**DATA RECORDS:**
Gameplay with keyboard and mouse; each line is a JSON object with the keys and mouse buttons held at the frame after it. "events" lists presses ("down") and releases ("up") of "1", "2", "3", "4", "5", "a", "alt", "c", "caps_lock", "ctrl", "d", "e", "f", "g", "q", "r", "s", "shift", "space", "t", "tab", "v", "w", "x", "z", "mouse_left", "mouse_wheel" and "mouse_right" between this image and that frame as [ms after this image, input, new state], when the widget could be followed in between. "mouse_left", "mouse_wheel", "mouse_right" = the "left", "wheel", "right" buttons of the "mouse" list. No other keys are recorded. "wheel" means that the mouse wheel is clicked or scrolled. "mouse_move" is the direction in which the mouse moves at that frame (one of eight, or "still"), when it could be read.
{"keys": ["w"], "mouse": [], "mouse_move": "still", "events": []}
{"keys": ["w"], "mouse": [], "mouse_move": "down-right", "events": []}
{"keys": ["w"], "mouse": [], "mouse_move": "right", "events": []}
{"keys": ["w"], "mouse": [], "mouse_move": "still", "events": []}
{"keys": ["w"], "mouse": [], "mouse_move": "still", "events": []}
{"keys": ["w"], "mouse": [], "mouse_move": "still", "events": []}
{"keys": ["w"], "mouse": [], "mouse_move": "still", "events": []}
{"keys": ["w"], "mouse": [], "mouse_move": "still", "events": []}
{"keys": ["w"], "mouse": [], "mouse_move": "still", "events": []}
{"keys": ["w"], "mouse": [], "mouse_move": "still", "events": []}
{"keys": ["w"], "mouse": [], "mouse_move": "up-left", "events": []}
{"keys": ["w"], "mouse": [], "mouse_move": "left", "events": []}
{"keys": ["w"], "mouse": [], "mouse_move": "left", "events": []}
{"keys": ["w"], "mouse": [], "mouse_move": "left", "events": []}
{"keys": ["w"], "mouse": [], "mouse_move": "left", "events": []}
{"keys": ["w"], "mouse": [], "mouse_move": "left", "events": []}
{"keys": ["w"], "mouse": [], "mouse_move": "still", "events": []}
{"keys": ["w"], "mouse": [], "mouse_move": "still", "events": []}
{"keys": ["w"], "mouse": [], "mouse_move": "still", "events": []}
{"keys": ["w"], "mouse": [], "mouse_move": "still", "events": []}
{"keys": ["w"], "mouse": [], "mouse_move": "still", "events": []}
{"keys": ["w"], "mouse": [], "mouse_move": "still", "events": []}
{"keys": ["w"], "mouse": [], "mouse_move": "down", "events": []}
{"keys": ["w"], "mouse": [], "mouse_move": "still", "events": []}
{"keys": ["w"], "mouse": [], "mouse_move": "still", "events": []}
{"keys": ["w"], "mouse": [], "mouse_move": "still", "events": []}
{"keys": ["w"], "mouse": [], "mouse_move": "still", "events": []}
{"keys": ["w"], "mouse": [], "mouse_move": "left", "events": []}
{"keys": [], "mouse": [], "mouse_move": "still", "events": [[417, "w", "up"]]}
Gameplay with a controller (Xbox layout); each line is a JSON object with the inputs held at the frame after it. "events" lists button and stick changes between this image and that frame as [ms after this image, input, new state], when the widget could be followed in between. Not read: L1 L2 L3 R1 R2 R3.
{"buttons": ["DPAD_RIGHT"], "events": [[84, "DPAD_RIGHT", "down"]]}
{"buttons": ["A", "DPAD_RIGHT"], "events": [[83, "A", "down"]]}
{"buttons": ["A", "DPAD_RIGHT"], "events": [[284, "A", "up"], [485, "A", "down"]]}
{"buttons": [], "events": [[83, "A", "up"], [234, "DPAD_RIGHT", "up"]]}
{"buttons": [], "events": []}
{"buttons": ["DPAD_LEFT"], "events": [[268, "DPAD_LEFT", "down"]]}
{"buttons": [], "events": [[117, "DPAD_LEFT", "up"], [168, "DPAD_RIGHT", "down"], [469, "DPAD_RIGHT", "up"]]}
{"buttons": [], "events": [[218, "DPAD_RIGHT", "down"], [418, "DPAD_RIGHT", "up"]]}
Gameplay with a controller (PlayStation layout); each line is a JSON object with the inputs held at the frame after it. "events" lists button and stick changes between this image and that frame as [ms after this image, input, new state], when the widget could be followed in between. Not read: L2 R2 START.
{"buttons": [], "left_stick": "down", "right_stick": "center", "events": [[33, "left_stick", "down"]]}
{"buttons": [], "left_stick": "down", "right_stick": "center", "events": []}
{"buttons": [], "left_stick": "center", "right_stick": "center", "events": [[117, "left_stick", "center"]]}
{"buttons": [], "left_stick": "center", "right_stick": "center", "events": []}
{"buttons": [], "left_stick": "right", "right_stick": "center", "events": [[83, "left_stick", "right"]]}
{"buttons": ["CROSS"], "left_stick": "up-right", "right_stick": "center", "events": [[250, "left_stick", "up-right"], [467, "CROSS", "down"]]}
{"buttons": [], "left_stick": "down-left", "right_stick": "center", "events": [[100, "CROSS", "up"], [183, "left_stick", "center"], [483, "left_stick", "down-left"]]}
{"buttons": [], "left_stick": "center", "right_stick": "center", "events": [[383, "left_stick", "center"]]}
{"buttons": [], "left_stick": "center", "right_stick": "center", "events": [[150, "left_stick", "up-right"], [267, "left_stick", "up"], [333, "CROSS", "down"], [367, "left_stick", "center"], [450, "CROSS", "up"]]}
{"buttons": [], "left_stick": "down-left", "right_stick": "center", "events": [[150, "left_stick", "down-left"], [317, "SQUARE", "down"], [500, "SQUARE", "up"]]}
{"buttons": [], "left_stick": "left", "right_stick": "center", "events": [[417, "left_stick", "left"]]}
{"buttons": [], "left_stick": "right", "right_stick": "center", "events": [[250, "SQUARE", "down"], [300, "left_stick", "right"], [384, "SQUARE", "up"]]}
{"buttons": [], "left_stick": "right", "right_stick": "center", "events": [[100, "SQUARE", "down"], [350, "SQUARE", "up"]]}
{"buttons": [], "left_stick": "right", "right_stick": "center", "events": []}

**EXERCISE BRIEF:** Using the material above, gather every line that includes "controller".

**RESPONSE:**
Gameplay with a controller (Xbox layout); each line is a JSON object with the inputs held at the frame after it. "events" lists button and stick changes between this image and that frame as [ms after this image, input, new state], when the widget could be followed in between. Not read: L1 L2 L3 R1 R2 R3.
Gameplay with a controller (PlayStation layout); each line is a JSON object with the inputs held at the frame after it. "events" lists button and stick changes between this image and that frame as [ms after this image, input, new state], when the widget could be followed in between. Not read: L2 R2 START.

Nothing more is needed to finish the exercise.